Job A => Return every line of the entries below that contains the word "lamp", treating uppercase and lowercase as different.

Text extract =>
## start

# Having Trouble Succeeding with Astrophotography



## GreggS (Jun 14, 2012)

Hi there-

I shoot with a Canon 550D/T2i and I've taken a few stabs at astrophotography. Namely, I'm trying to get some semblance of those clear Milky Way shots you see, with clear banding visible. If anyone has any experience with astrophotography that may be able to point me in the right direction, I'd love some advice. Here are the settings I typically use when trying:

-50mm f/1.8 or Tamron 10-24mm lens
-sturdy tripod
-manual mode: 'bulb'; f/22 or f/29; ISO 100-800 (I experiment within that range); 25-30 second exposures (using a remote timer); manual focus on infinity (when applicable)

If it matters, I'm shooting in Southwest Florida.

Thanks.


----------



## Aloicious (Jun 16, 2012)

how dark is the area you're shooting at? fort myers is pretty light polluted IIRC, try driving out of town a ways, and find a nice darker area (higher elevations help too)

the small aperture is the main problem. f22-f29 are WAY too stopped down. you're blocking practically all the light out.

out of those 2 lenses, I'd use the 50mm because it's quite a bit faster, the wide angle of the tamron is nice, but its a slow lens. I'd be using the 50mm at f1.8 or close to it. you want all the light you can get.

## end

Stored rows =>
## start

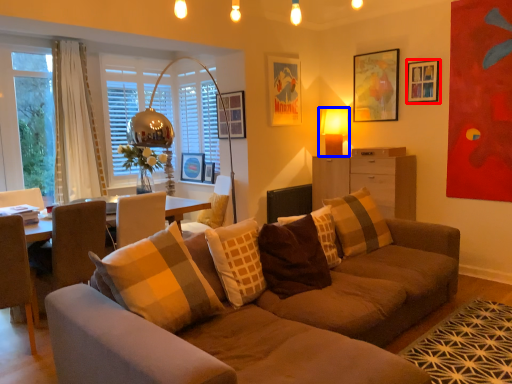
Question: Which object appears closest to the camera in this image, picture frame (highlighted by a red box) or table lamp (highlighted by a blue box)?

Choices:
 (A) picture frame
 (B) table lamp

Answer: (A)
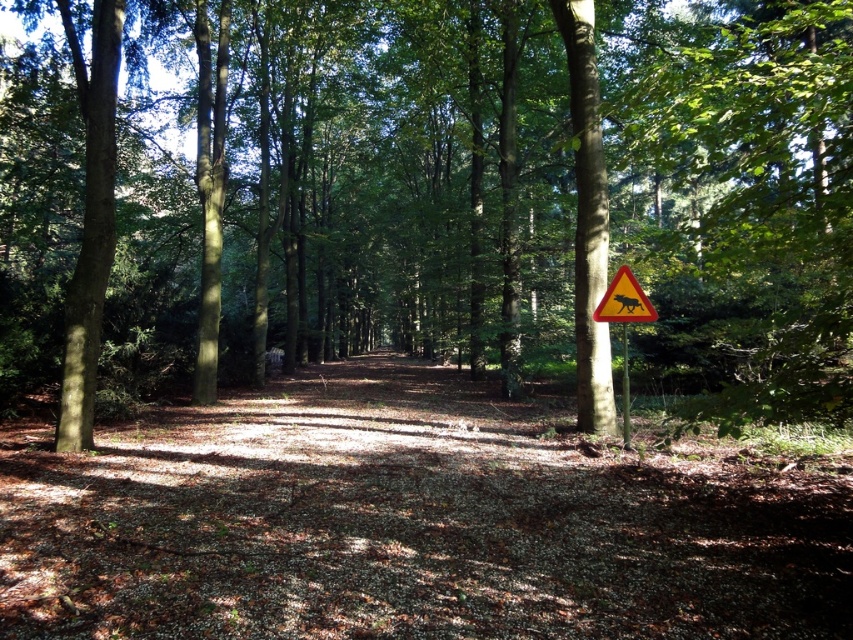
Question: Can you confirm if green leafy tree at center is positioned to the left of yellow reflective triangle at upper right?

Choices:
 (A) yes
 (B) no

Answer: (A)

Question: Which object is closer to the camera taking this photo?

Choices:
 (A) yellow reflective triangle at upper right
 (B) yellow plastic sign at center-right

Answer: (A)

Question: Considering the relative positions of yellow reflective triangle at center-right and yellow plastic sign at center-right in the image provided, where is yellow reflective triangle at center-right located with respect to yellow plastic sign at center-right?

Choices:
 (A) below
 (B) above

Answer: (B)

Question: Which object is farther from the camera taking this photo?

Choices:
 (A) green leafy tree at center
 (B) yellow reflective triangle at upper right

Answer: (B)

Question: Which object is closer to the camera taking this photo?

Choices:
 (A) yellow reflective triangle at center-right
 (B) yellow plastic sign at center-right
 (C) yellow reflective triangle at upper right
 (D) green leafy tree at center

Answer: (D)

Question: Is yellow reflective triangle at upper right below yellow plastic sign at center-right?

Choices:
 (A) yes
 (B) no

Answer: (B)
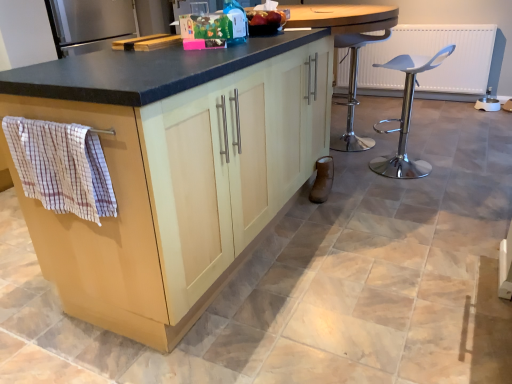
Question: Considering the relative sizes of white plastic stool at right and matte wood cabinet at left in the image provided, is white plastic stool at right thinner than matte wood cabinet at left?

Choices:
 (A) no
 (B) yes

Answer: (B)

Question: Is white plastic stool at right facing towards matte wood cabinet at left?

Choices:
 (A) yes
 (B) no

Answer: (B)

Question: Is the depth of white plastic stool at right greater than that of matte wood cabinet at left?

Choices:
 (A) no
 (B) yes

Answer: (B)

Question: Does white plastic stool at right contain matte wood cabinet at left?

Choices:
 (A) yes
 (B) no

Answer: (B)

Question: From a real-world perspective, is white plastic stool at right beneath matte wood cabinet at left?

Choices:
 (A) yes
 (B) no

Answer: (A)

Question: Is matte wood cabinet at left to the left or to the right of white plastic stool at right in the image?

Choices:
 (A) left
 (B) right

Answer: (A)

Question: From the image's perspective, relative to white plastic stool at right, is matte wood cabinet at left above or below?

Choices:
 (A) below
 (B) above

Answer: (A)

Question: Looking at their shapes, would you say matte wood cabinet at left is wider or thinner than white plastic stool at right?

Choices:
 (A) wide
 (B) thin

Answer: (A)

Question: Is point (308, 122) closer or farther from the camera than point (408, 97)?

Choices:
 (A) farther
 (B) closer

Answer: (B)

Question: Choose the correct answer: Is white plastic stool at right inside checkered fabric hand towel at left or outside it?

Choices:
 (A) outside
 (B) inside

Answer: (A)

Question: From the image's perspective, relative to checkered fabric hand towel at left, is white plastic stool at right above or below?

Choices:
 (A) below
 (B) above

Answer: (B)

## end

Job B => Echo the passage of the astrophotography thread above between "## GreggS (Jun" and "infinity (when applicable)", inclusive.

Full answer A =>
Question: Which object appears closest to the camera in this image, picture frame (highlighted by a red box) or table lamp (highlighted by a blue box)?
 (B) table lamp

Full answer B =>
## GreggS (Jun 14, 2012)

Hi there-

I shoot with a Canon 550D/T2i and I've taken a few stabs at astrophotography. Namely, I'm trying to get some semblance of those clear Milky Way shots you see, with clear banding visible. If anyone has any experience with astrophotography that may be able to point me in the right direction, I'd love some advice. Here are the settings I typically use when trying:

-50mm f/1.8 or Tamron 10-24mm lens
-sturdy tripod
-manual mode: 'bulb'; f/22 or f/29; ISO 100-800 (I experiment within that range); 25-30 second exposures (using a remote timer); manual focus on infinity (when applicable)